La madre Yseult, cuyos pulmones ya aspiran más gas carbónico que oxígeno, se asfixia. La llama de la vela es tan débil que su luz se reduce a un punto naranja en la oscuridad. Luego oscila y se apaga, mientras la mecha termina de consumirse con un chisporroteo. Las tinieblas se cierran sobre la religiosa, que solloza sin hacer ruido.
Un frotamiento al otro lado de la pared hace que se estremezca. Sofocada por el grosor del muro, la voz de Braganza suena de nuevo, mucho más cerca. Tocando con la mano la pared, la novicia susurra como un niño jugando al escondite en la oscuridad.
—Dejad de huir, madre. Venid con nosotras. Estamos todas aquí.

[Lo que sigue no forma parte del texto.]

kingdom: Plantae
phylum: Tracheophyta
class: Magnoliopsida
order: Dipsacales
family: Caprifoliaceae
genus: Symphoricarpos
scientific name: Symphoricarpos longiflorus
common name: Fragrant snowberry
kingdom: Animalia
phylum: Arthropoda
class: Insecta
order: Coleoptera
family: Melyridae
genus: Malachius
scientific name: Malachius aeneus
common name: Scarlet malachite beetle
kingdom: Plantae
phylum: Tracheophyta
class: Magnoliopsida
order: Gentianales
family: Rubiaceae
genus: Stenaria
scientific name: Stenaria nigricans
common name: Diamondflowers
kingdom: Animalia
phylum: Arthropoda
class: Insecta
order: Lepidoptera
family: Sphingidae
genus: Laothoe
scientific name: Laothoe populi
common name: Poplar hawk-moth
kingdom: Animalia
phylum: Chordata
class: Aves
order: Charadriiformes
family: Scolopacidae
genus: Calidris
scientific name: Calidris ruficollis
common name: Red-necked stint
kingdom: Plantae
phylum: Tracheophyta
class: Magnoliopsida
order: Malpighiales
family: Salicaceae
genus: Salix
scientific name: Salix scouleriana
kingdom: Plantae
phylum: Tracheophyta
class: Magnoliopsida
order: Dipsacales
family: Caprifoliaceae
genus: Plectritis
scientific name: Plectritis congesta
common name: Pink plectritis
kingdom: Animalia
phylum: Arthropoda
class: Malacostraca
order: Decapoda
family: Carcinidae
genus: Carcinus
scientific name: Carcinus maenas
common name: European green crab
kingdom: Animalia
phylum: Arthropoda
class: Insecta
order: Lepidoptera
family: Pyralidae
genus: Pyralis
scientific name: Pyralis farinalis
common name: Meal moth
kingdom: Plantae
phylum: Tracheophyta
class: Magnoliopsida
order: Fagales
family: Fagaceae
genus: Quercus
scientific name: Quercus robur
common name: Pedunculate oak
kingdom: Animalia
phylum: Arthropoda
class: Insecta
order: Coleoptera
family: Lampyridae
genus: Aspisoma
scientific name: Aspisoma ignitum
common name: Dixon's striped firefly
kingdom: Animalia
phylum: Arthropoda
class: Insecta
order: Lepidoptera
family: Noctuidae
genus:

Otros susurros responden a los de Braganza. A la madre Yseult se le eriza el pelo de la nuca al reconocer la risa contenida de sor Sonia, el tartamudeo de sor Edith, el horripilante rechinar de dientes de sor Margot y la risita nerviosa de Clemencia, cuya sonrisa terrosa continúa atormentando sus recuerdos. Doce pares de manos muertas se deslizan por las paredes al mismo tiempo que las de Braganza.
Cuando los frotamientos se detienen a su altura, la anciana religiosa emparedada contiene lo que le queda de respiración para no delatar su presencia. Silencio. Después, Yseult oye que algo olfatea al otro lado de la pared y el susurro de sor Braganza suena de nuevo en la oscuridad:
—Puedo olerte.
Nuevo olfateo, más sonoro.
—¿Me oyes, vieja marrana? Percibo tu olor.
Yseult ahoga un gemido de terror. No, la Bestia que se ha apoderado del cuerpo de Braganza no puede olerla. Si lo hiciera, ¿por qué iba a molestarse en llamarla?
La madre superiora se aferra con todas sus fuerzas a esa certeza. Mientras las manos de sus hermanas muertas empiezan a deslizarse de nuevo por la pared, se da cuenta de que un ronquido de asfixia se abre camino a través de su pecho y de que no logrará contenerlo. Entonces, mientras unas lágrimas de pesar trazan surcos en sus mejillas, la madre Yseult cierra los dedos alrededor de su propio cuello. Y, para no exponerse a delatar su presencia ni la del evangelio de Satán, cuyas filigranas rojas brillan débilmente en las tinieblas, se estrangula con sus propias manos.